PHDMF: A Flexible and Scalable Personal Health Data Management Framework Based on Blockchain Technology

Front Genet. 2022 Apr 13:13:877870. doi: 10.3389/fgene.2022.877870. eCollection 2022.

Abstract

Currently, most of the personal health data (PHD) are managed and stored separately by individual medical institutions. When these data need to be shared, they must be transferred to a trusted management center and approved by data owners through the third-party endorsement technology. Therefore, it is difficult for personal health data to be shared and circulated over multiple medical institutions.

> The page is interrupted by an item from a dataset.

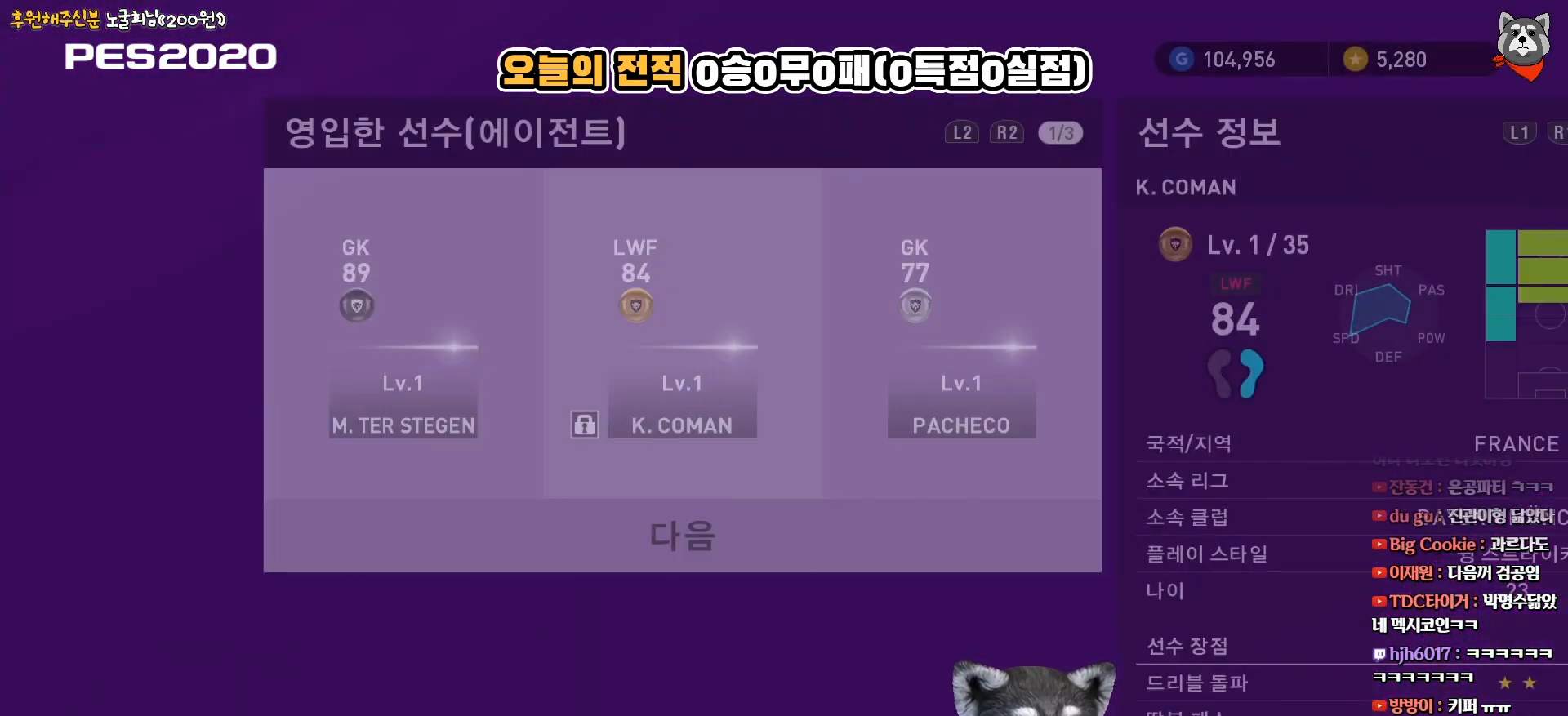
{"buttons": [], "right_stick": "center", "events": []}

On the other hand, the use of directly exchanging and sharing the original data has become inconsistent with the data rapid growth of medical institutions because of the need of massive data transferring across agencies. In order to secure sharing and managing the mass personal health data generated by various medical institutions, a federal personal health data management framework (PHDMF, https://hvic.biosino.org/PHDMF) has been developed, which had the following advantages: 1) the blockchain technology was used to establish a data consortium over multiple medical institutions, which could provide a flexible and scalable technical solution for member extension and solve the problem of third-party endorsement during data sharing; 2) using data distributed storage technology, personal health data could be majorly stored in their original medical institutions, and the massive data transferring process was of no further use, which could match up with the data rapid growth of these institutions; 3) the distributed ledger technology was utilized to record the hash value of data, given the anti-tampering feature of the technology, malicious modification of data could be identified by comparing the hash value; 4) the smart contract technology was introduced to manage users' access and operation of data, which made the data transaction process traceable and solved the problem of data provenance; and 5) a trusted computing environment was provided for meta-analysis with statistic information instead of original data, the trusted computing environment could be further applied to more health data, such as genome sequencing data, protein expression data, and metabolic profile data through combining the federated learning and blockchain technology. In summary, the framework provides a convenient, secure, and trusted environment for health data supervision and circulation, which facilitate the consortium establish over medical institutions and help achieve the value of data sharing and mining.

Keywords: blockchain; data provenance; data sharing; personal health data; smart contract.